10.1016/j.jad.2009.04.007

PMID

19443042

Abstract

BACKGROUND: Studies investigating the association between low cholesterol and suicidality have generated a range of ideas about how cholesterol might play a role in influencing suicide risk, extending studies to other aspects of lipid metabolism, as well as immune response, in relation to suicide. METHODS: We performed large-scale microarray gene expression analysis using the Affymetrix HG-U133 chipset and focused our investigation on the expression profile of genes related to lipid metabolism and immune response in post-mortem brains from suicide completers and comparison subjects. We used tissue from three regions of the frontal cortex (Brodmann areas (BA) 8/9, 11, and 47) from 22 male suicide completers, 15 of whom were diagnosed with major depressive disorder, and 13 male comparison subjects.

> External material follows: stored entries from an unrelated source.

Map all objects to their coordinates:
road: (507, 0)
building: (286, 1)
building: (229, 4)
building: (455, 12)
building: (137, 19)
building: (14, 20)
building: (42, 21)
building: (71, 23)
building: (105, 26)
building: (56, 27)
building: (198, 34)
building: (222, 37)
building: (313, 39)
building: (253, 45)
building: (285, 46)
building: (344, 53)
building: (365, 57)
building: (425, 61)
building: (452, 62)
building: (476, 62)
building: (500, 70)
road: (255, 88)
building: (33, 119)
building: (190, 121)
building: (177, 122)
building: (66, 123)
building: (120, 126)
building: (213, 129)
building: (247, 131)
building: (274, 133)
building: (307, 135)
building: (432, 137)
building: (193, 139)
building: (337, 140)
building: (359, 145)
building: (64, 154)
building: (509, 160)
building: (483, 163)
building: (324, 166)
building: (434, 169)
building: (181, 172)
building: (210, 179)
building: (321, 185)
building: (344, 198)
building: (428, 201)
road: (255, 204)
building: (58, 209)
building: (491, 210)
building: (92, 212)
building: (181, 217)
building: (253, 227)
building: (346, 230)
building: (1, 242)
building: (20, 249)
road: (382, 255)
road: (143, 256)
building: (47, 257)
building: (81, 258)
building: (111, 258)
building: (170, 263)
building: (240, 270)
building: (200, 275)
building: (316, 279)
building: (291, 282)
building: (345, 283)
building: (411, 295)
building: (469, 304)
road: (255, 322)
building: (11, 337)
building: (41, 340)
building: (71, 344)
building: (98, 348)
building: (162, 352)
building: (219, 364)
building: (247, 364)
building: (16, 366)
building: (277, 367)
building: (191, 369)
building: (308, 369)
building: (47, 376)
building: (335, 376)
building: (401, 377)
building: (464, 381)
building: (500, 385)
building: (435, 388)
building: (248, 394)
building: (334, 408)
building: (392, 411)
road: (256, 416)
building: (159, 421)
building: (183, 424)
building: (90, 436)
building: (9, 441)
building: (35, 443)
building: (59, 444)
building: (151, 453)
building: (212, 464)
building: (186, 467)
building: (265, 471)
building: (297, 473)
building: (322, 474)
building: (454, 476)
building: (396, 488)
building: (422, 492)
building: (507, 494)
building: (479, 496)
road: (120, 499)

RESULTS: Fatty acid desaturase (FADS1), leptin receptor (LEPR), phosphoinositide-3-kinase (class 2 alpha; PIK3C2A) and stearoyl-CoA desaturase (SCD) were consistently down-regulated in all three regions of the frontal cortex of depressed suicides compared to comparison subjects, and were among the genes for which significant correlations were observed between our microarray and real-time PCR data. LIMITATIONS: Given the absence of a non-suicidal depressed comparison group in this study, it cannot be ascertained whether the gene expression changes identified are associated with depression or suicide. CONCLUSIONS: Our findings suggest a role for lipid metabolism and immune response genes in depressed suicide completers and lend further support to the relationship between lipid metabolism and suicidality.